According to the report, Yemen, a very poor country that was widely seen before the war as a paradigm for a failed state, sits across a 1,100 mile long border from wealthy, powerful Saudi Arabia. Yemen’s population – about 27 million – is nearly the same size as Saudi Arabia’s (26 million), even though the former’s territory is only 1/4th that of its much richer neighbor to the north. Meanwhile, Yemen’s per capita income is only 1/20th of Saudi Arabia’s.
“When Yemen’s Saudi-imposed post-Arab Spring political solution was overthrown, the Saudis decided in March of 2015 to plunge themselves into the conflict in Yemen,” they reported.
The two American journalists said that the only real effect of the Saudi air campaign, however, has been to destroy whatever little infrastructure Yemen had before.
“Highways, bridges, ports, even water pipelines have been sacrificed by Saudi policymakers, putting Yemen’s future economic potential ever deeper into a hole,” they said. Then, they added that as this campaign unfolds, Yemen will only be more broken and unable to generate any realistic prospect for jobs or wealth.
As the report point out that Saudi Arabia pursues such a strategy as a conventional wisdom that it simply followed the U.S. path – unwisely overestimating the power of high-tech warfare.
The argument that Saudi Arabia just followed the U.S. example does not account for the extent of the physical and human devastation from Saudi raids and naval blockade as the report mentioned. Moreover, thousands of people went hungry for half a year or more and 20 million lack safe drinking water.
“Thousands of civilians have been killed in very poorly targeted airstrikes, including many by Saudi aircraft flying too high for accurate bombing to be possible,” they reported.
Considering the widespread destitution , they added that was already present in Yemen before any Saudi actions, it is incomprehensible what the shattering devastation produced in the past year should possibly yield, with regard to the stated goal of intervening to stabilize Yemen.
As darker motives the report indicated that Saudi Arabia would rather demolish and break up Yemen into its former two halves again than have it remain united.

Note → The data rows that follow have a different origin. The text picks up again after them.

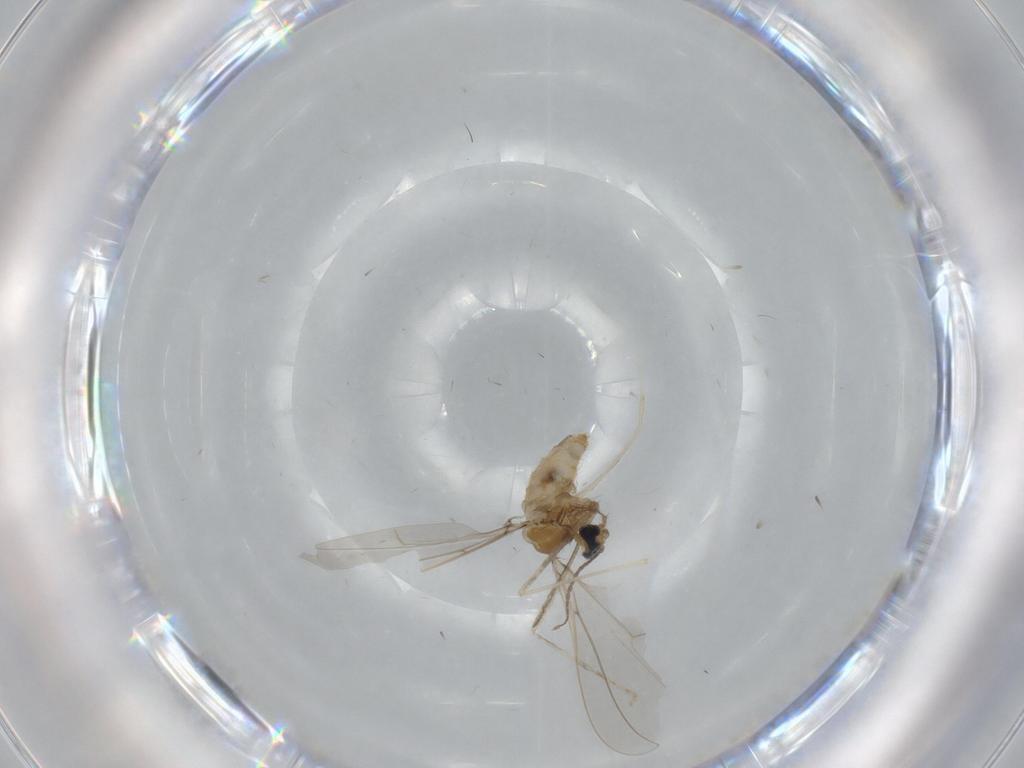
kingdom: Animalia
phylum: Arthropoda
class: Insecta
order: Diptera
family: Cecidomyiidae
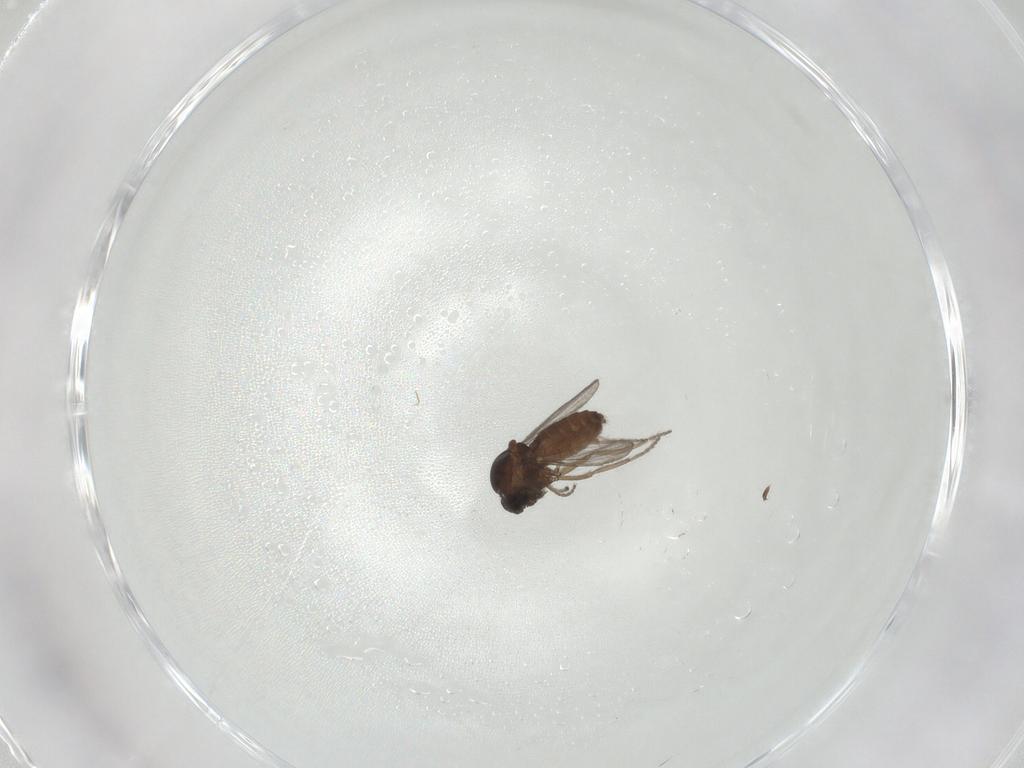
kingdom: Animalia
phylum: Arthropoda
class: Insecta
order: Diptera
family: Ceratopogonidae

After all, the latter scenario might entail dealing with a potentially hostile state. Split into two parts, Yemen might be much less of a problem.

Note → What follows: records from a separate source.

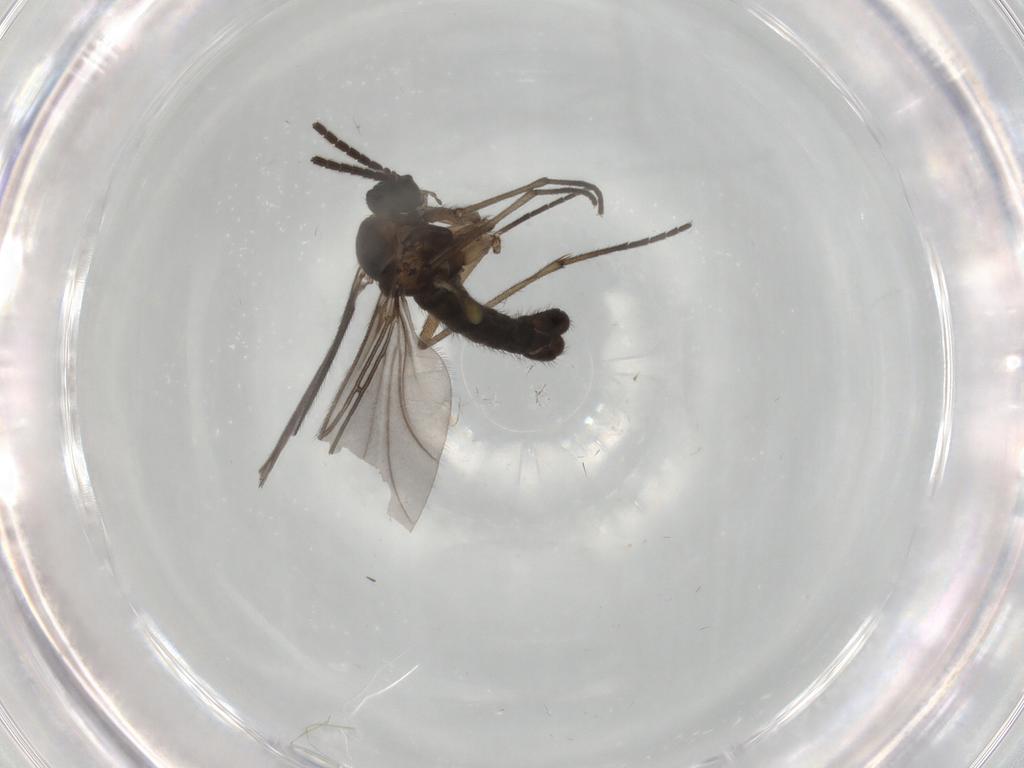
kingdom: Animalia
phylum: Arthropoda
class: Insecta
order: Diptera
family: Sciaridae
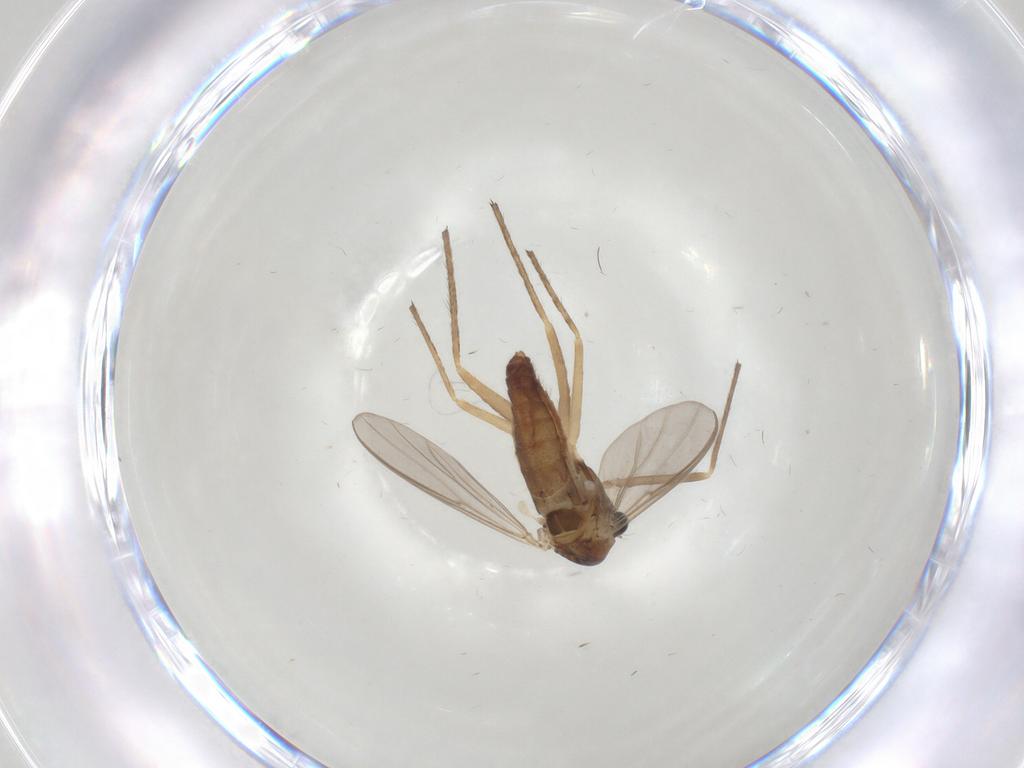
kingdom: Animalia
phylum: Arthropoda
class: Insecta
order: Diptera
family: Chironomidae
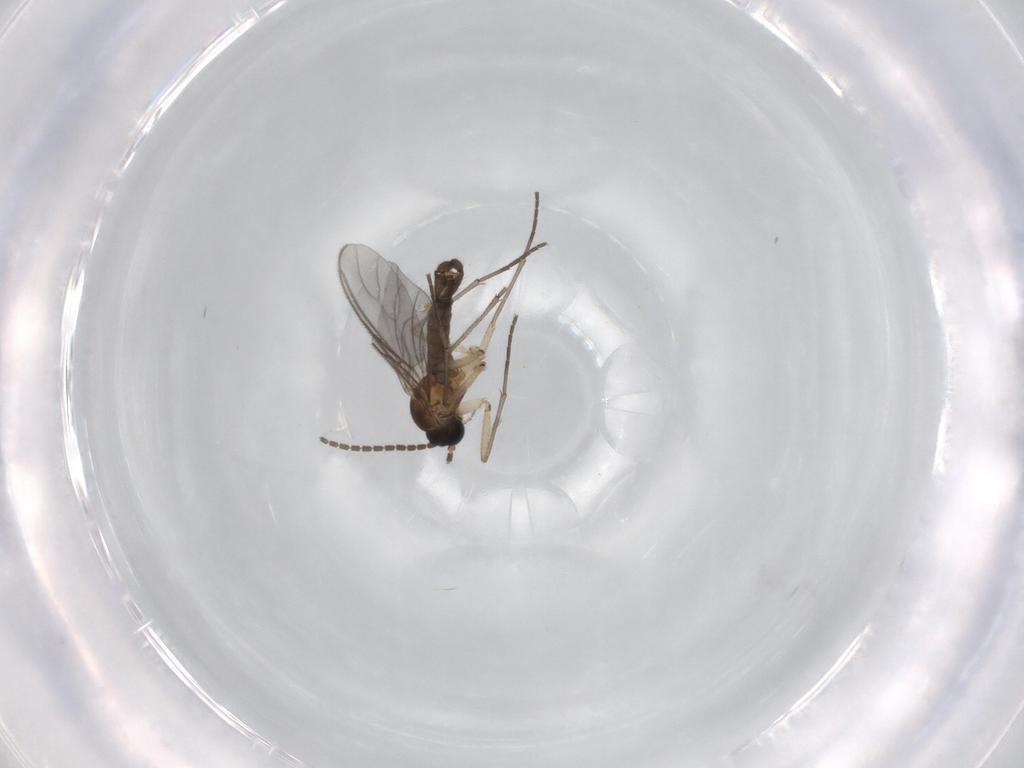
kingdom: Animalia
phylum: Arthropoda
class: Insecta
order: Diptera
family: Sciaridae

Consider the historic dimension in support of this hypothesis said the report “Saudi Arabia never supported the amicable unification of north and south Yemen in 1990, under North Yemen’s leadership.”
The report added “In fact, the Saudis had tried to prevent this event from happening repeatedly in the preceding decades. They also made efforts to undo it throughout the 1990s, mainly by supporting southern Yemeni leaders and secessionist groups.”
Each time, this involved the Saudis delivering more arms to one faction or another – which contributed to Yemen becoming the country in the world that ranks second only to the United States in per capital gun ownership, according to Globalist website.
“In addition, Saudi Arabia has concentrated its war efforts on recapturing and (not very successfully) securing Aden,” they reported . the reporters also said “The Saudi intervention did not begin after the rebel takeover of Sana’a, the country’s capital in the north, but rather the fall of Aden.”
According to Globalist report a Flawed Saudi strategy of pummeling Yemen from the air and invading parts of it may be a path toward a permanent partition. Thus, whether by accident or design, Yemen’s unification is being reversed 26 years later.
The report confirmed that Saudi Arabia – a nation of formerly nomadic peoples in a theocratic system that never cared much for earthly borders – seems to prefer a divide-and-conquer strategy.
According to the American journalists, even assuming this “grand” strategy were to “work,” in the sense of successfully splitting up Yemen, all it would really achieve is the genesis of another ISIS-style group, this one grown in the lawless Yemeni hinterland incubator that once grew an al Qaeda affiliate into the main branch.